Record set Start Marker

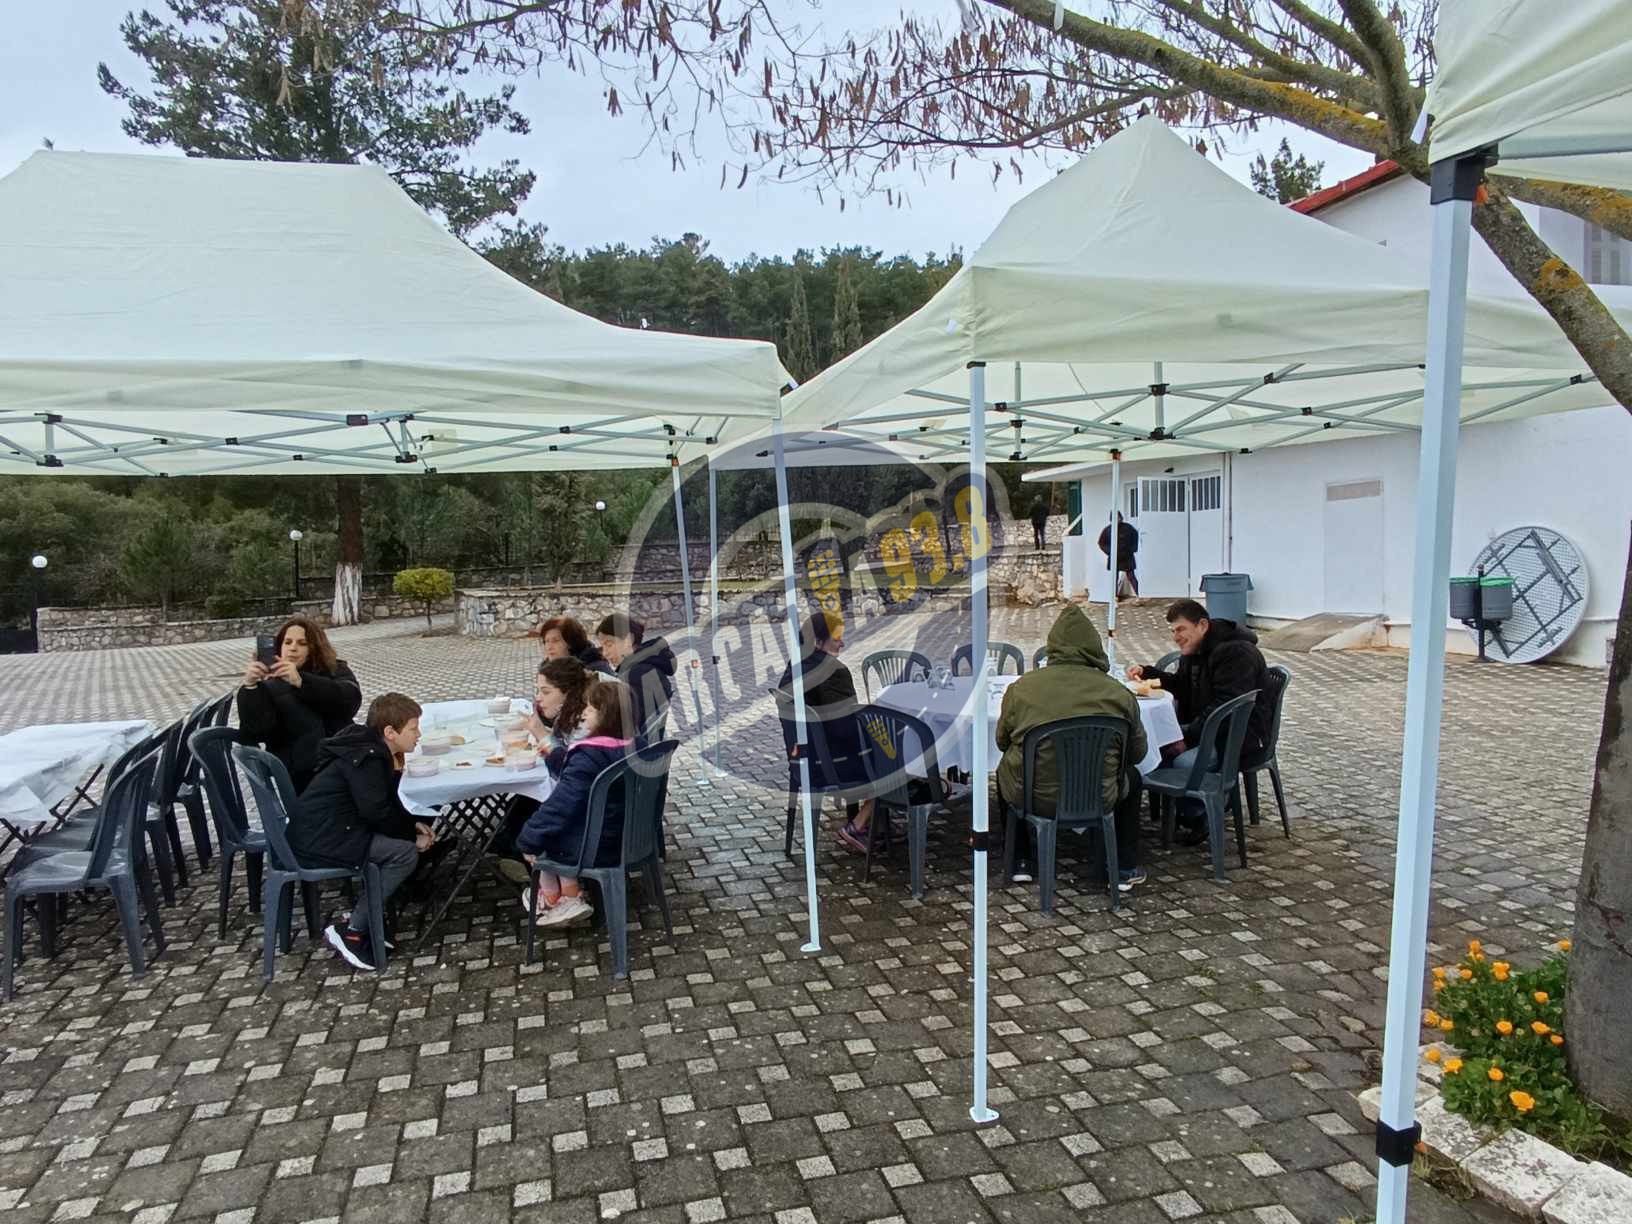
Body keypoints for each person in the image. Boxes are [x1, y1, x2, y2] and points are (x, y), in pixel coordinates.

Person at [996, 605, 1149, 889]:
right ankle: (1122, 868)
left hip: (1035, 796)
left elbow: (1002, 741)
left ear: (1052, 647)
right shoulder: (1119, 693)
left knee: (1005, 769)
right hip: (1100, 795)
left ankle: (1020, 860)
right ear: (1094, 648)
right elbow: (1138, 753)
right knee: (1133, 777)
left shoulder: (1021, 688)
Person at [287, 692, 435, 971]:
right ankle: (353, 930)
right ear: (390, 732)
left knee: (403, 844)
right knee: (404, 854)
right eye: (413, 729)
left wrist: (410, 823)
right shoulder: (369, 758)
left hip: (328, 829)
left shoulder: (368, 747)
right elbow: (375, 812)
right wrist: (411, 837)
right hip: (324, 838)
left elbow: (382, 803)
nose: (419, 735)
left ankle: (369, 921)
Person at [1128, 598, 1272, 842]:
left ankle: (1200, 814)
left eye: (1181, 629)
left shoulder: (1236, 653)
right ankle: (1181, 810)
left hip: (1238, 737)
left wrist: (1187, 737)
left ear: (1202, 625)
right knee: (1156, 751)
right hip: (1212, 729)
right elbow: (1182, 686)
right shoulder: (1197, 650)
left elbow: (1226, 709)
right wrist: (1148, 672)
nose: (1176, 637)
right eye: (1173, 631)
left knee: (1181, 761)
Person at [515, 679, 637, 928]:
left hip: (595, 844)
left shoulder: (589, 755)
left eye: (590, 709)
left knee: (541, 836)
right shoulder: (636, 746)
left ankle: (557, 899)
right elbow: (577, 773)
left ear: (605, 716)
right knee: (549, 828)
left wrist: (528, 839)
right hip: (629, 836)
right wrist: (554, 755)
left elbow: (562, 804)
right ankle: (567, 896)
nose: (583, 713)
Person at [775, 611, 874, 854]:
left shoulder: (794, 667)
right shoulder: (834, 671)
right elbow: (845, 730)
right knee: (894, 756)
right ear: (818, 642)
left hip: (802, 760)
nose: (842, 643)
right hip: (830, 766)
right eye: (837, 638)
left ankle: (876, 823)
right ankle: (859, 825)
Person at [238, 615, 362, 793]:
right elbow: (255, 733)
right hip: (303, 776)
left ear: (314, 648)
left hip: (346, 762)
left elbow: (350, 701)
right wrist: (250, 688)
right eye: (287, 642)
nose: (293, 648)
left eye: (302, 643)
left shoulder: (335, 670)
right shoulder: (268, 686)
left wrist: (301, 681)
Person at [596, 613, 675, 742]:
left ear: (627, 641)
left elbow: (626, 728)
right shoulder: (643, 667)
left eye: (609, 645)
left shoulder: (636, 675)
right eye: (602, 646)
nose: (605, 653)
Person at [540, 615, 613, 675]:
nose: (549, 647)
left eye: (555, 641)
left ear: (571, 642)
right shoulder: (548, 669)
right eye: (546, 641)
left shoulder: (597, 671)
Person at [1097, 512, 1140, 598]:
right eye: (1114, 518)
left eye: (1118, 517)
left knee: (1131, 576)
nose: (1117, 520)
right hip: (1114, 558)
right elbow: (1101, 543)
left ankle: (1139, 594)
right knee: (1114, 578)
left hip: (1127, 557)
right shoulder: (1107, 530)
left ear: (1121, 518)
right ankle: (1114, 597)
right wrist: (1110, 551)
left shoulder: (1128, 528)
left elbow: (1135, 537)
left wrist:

Record set End Marker

Your instructions: Copy out the entries exactly as they stand, omitting the images.

The answer:
Body keypoints for each person in the image. Boxes are [x1, y1, x2, y2] and points are (x, y), in pixel coordinates.

Person at [996, 605, 1149, 889]:
right ankle: (1122, 868)
left hip: (1035, 796)
left elbow: (1002, 741)
left ear: (1052, 647)
right shoulder: (1119, 693)
left knee: (1005, 769)
right hip: (1100, 795)
left ankle: (1020, 860)
right ear: (1094, 648)
right elbow: (1138, 753)
right knee: (1133, 777)
left shoulder: (1021, 688)
Person at [287, 692, 435, 971]:
right ankle: (353, 930)
right ear: (390, 732)
left knee: (403, 844)
right knee: (404, 854)
right eye: (413, 729)
left wrist: (410, 823)
right shoulder: (369, 758)
left hip: (328, 829)
left shoulder: (368, 747)
right elbow: (375, 812)
right wrist: (411, 837)
right hip: (324, 838)
left elbow: (382, 803)
nose: (419, 735)
left ankle: (369, 921)
Person at [1128, 598, 1272, 842]:
left ankle: (1200, 814)
left eye: (1181, 629)
left shoulder: (1236, 653)
right ankle: (1181, 810)
left hip: (1238, 737)
left wrist: (1187, 737)
left ear: (1202, 625)
right knee: (1156, 751)
right hip: (1212, 729)
right elbow: (1182, 686)
right shoulder: (1197, 650)
left elbow: (1226, 709)
right wrist: (1148, 672)
nose: (1176, 637)
right eye: (1173, 631)
left knee: (1181, 761)
Person at [515, 679, 637, 928]:
left hip: (595, 844)
left shoulder: (589, 755)
left eye: (590, 709)
left knee: (541, 836)
right shoulder: (636, 746)
left ankle: (557, 899)
right elbow: (577, 773)
left ear: (605, 716)
right knee: (549, 828)
left wrist: (528, 839)
right hip: (629, 836)
right wrist: (554, 755)
left elbow: (562, 804)
right ankle: (567, 896)
nose: (583, 713)
Person at [775, 611, 874, 854]:
left shoulder: (794, 667)
right shoulder: (834, 671)
right elbow: (845, 730)
right knee: (894, 756)
right ear: (818, 642)
left hip: (802, 760)
nose: (842, 643)
right hip: (830, 766)
right eye: (837, 638)
left ankle: (876, 823)
right ankle: (859, 825)
Person at [238, 615, 362, 793]:
right elbow: (255, 733)
right hip: (303, 776)
left ear: (314, 648)
left hip: (346, 762)
left elbow: (350, 701)
right wrist: (250, 688)
right eye: (287, 642)
nose: (293, 648)
left eye: (302, 643)
left shoulder: (335, 670)
right shoulder: (268, 686)
left wrist: (301, 681)
Person at [596, 613, 675, 742]:
left ear: (627, 641)
left elbow: (626, 728)
right shoulder: (643, 667)
left eye: (609, 645)
left shoulder: (636, 675)
right eye: (602, 646)
nose: (605, 653)
Person at [540, 615, 613, 675]:
nose: (549, 647)
left eye: (555, 641)
left ear: (571, 642)
right shoulder: (548, 669)
right eye: (546, 641)
left shoulder: (597, 671)
Person at [1097, 512, 1140, 598]:
right eye: (1114, 518)
left eye: (1118, 517)
left knee: (1131, 576)
nose: (1117, 520)
right hip: (1114, 558)
right elbow: (1101, 543)
left ankle: (1139, 594)
right knee: (1114, 578)
left hip: (1127, 557)
right shoulder: (1107, 530)
left ear: (1121, 518)
right ankle: (1114, 597)
right wrist: (1110, 551)
left shoulder: (1128, 528)
left elbow: (1135, 537)
left wrist:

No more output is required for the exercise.